Now that’s something I just don’t get. I mean, really. In the 21st century, how can anyone honestly believe that mystical, dark forces were invoked and psychic abilities were called into play just to tell someone which card they were thinking of?

This one time (not at band camp) my daughter asked me to stay in the bathroom while she got her bath. When I asked her why, she said that she was afraid a Great White Shark was going to come up out of the drain and she just wanted someone there with her.


That got me thinking back to when I was a kid and the irrational fear I had about sharks. It was at the swimming pool. There were two diving boards: a low dive, which is what most pools have nowadays, and a high dive, which fewer and fewer pools seem to have. This high dive was about 12-15 feet high. Every time I stood on the edge of the diving board, I could clearly imagine the following scene: Just as I step off the diving board and commit myself to the freefall, a shark will emerge from the water directly beneath me and I will plummet straight into its mouth and eaten alive.

It didn’t matter that I KNEW that if there was a man eating shark in the pool, it would have been common knowledge and the pool would have been closed. It didn’t matter that I KNEW there was no way a shark could survive in a chlorine swimming pool. That’s the image that was in my head. I still jumped. But once I hit the water, I swam like the dickens to get to that ladder and out of the pool.

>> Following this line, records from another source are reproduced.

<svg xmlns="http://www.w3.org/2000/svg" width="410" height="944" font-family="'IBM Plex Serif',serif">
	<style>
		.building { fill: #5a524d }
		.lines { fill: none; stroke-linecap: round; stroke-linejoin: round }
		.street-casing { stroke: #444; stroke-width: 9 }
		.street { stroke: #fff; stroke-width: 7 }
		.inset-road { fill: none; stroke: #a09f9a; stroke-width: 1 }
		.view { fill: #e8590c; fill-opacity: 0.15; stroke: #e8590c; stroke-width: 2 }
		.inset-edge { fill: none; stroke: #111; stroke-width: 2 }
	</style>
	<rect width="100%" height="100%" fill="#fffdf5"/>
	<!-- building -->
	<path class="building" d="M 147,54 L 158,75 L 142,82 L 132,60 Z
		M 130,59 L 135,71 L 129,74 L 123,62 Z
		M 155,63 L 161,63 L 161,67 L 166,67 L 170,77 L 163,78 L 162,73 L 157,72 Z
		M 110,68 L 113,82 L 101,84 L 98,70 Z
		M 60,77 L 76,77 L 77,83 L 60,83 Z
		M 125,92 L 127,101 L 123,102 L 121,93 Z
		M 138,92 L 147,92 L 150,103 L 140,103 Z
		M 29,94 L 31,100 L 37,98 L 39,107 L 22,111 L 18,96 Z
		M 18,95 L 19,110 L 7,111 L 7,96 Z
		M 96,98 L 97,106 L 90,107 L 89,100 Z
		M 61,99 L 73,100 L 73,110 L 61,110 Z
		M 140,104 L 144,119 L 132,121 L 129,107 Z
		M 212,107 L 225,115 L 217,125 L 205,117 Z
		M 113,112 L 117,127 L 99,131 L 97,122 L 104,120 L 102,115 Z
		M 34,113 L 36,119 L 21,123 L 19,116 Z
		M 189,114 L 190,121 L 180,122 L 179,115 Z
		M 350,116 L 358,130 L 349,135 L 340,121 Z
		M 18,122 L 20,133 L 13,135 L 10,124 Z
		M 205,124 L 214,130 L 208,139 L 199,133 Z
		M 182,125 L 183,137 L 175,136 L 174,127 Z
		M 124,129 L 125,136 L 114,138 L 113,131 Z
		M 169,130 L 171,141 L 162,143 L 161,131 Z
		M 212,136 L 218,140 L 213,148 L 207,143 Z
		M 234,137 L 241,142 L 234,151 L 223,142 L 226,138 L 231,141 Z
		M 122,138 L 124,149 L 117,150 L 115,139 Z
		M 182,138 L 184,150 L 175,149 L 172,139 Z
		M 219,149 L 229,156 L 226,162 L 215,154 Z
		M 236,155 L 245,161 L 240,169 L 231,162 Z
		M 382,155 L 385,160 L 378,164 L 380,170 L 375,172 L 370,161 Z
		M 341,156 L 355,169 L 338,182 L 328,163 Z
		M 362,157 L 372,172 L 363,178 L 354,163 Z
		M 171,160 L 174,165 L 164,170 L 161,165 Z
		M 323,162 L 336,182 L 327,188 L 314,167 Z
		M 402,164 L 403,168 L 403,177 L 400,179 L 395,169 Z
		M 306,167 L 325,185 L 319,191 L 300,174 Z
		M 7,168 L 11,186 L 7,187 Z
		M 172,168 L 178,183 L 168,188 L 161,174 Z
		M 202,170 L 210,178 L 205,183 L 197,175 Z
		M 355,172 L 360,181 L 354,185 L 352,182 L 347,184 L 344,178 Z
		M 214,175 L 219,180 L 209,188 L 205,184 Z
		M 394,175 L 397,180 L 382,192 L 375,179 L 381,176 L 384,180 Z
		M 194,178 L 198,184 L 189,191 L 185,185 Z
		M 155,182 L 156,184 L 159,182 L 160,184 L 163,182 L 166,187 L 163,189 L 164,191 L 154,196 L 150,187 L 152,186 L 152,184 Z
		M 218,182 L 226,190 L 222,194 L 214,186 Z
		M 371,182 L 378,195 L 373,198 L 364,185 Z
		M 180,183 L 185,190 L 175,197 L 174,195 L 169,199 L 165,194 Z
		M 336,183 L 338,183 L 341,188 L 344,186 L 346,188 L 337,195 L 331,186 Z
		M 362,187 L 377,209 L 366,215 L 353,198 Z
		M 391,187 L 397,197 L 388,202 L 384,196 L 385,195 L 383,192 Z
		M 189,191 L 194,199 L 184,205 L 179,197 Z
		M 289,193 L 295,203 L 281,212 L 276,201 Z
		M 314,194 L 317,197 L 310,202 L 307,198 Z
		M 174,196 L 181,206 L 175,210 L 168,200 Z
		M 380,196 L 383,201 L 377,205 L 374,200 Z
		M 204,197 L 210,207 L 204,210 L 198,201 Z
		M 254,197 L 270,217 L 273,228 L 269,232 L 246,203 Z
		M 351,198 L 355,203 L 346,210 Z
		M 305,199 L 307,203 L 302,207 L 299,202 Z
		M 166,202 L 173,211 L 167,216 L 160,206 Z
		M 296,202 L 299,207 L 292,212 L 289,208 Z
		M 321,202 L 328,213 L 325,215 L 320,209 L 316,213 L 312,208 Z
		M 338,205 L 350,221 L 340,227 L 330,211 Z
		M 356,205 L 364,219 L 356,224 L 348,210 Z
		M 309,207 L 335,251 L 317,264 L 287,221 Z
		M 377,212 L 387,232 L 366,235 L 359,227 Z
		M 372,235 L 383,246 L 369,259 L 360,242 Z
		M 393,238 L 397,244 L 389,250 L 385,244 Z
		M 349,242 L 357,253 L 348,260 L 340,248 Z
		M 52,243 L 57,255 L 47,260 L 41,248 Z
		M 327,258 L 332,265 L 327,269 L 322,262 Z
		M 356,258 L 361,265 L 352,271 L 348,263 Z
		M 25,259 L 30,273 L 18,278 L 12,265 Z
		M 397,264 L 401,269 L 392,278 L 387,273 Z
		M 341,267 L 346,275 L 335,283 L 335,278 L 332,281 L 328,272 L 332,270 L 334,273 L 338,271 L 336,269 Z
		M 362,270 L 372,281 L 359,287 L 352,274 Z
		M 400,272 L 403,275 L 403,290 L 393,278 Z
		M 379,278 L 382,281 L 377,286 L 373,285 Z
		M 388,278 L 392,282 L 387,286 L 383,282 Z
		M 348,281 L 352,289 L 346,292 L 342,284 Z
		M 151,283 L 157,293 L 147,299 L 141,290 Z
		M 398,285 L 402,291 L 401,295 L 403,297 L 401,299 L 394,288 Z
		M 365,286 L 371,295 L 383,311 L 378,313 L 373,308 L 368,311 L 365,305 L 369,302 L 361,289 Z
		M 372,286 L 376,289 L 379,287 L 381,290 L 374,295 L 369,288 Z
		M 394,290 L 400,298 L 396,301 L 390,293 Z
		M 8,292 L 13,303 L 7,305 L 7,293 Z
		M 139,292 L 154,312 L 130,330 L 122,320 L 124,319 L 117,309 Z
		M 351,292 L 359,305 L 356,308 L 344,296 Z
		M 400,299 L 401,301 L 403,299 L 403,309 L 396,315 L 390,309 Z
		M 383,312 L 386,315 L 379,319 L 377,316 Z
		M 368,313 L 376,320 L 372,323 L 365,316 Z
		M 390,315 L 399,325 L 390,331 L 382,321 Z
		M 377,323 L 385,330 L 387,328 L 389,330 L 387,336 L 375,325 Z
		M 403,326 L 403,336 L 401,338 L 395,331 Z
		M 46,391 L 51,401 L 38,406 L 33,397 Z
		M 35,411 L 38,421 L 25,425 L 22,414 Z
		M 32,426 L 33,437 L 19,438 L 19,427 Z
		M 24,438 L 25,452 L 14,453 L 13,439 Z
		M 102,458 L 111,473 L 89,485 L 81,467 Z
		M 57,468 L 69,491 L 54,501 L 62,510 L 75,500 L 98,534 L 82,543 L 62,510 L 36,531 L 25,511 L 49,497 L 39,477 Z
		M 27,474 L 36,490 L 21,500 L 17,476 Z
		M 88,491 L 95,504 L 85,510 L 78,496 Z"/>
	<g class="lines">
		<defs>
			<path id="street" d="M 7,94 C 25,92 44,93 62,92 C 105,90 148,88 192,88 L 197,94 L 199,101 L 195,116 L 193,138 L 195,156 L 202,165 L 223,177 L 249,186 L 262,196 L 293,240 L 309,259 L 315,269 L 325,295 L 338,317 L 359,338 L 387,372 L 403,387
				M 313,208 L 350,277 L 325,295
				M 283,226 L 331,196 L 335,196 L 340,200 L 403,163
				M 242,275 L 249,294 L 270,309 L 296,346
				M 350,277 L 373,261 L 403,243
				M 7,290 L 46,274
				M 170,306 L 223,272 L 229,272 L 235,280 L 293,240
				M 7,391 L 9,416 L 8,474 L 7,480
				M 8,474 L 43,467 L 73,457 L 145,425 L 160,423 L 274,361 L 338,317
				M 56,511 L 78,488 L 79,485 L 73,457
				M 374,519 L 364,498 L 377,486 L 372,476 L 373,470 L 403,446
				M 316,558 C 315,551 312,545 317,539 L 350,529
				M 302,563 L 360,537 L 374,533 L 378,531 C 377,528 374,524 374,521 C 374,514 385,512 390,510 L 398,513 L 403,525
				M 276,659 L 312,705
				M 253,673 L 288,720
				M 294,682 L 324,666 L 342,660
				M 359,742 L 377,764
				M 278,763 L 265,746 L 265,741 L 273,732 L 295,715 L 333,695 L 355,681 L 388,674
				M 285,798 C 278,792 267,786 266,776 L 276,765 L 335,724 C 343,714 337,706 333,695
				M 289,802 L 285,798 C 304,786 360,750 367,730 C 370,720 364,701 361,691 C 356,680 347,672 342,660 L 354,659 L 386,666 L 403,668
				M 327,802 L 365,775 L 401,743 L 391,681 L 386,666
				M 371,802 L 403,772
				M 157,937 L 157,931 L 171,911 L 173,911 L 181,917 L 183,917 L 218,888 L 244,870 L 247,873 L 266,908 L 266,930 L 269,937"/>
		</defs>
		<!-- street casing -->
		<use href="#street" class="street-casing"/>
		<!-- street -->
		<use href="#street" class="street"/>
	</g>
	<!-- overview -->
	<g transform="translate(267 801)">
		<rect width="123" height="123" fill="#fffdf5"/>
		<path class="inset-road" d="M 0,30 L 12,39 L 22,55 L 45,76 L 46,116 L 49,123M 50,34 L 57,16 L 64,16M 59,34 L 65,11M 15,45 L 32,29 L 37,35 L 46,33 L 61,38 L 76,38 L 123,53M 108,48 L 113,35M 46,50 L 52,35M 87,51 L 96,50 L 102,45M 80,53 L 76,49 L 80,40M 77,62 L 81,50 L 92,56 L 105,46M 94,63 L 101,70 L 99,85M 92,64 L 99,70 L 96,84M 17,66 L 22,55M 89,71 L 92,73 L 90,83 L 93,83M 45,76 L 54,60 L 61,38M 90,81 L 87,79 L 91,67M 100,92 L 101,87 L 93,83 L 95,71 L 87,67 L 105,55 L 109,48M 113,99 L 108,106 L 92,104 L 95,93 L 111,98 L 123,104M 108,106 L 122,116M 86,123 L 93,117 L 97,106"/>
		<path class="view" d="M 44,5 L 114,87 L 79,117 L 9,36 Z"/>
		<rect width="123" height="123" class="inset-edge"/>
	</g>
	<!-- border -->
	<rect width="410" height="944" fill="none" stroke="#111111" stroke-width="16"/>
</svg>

Then, strangely enough, that scene in my head kind of ended up really happening. When I was 10, my sister (who was in college) went on a trip with a big group of people to the Bahamas and she took me along. They had chartered a boat (named Sundancer). One day, everyone decided to go for a swim. Now, this was NOT a swimming pool. This is the actual ocean and there were actual sharks that lived in this ocean. Earlier in the trip, I had seen them. Needless to say, I didn’t want to go into the drink. I had my goggles on, but I didn’t want to go in. My sister was in the water telling me it was fine and that I could come on in, but I just stood on the deck of the boat in my goggles shaking my head no. So one of the guys grabbed me underneath the arms and threw me in. I screamed and held tightly onto my goggles, because I didn’t want them to fall of when hit the water and burn my eyes because of the salt. When I went under, I could see clearly because of the goggles. And I saw a shark. OK, so maybe it wasn’t a shark. Could’ve been a barracuda, might have been a dolphin, or it could have been a just a fish that was close, but at that moment, it was a goddamn shark. I swam back to the boat, scurried up the ladder and ran to my little cabin below deck. From then on, I wouldn’t go in the water.

To this day, whenever I go to a beach, I won’t wade out any farther than waist deep.

THAT was put to the test during sping break 2006 when we were given a trip to Hilton Head. One day, the dad of the other family we went with and I took all six kids for a walk down the beach. It was a fairly long walk…about 45 minutes down and about an hour or so back (cuz we were tired and walked slowly). On the way back, it seemed that the tide had come in and now there was…let’s just say…a river mouth where there wasn’t one before. We had to cross it in order to get back, no doubt about it. But this was really deep. The other dad went first with one of his kids and the water was up to mid-chest level on him, and he’s taller than me. But, I’m a dad and I’ve got my kids with me who need to get across. I don’t have the luxury of being uncomfortable in this situation so…I did what I had to do and took each kid across in turn, the water up to my chin, and all the while being nervous as hell because I’d read that places like that are a popular spot for things like sharks and what not. Definitely don’t want to do that again.

And yes, I sat on the bathroom floor with my book while she got her bath.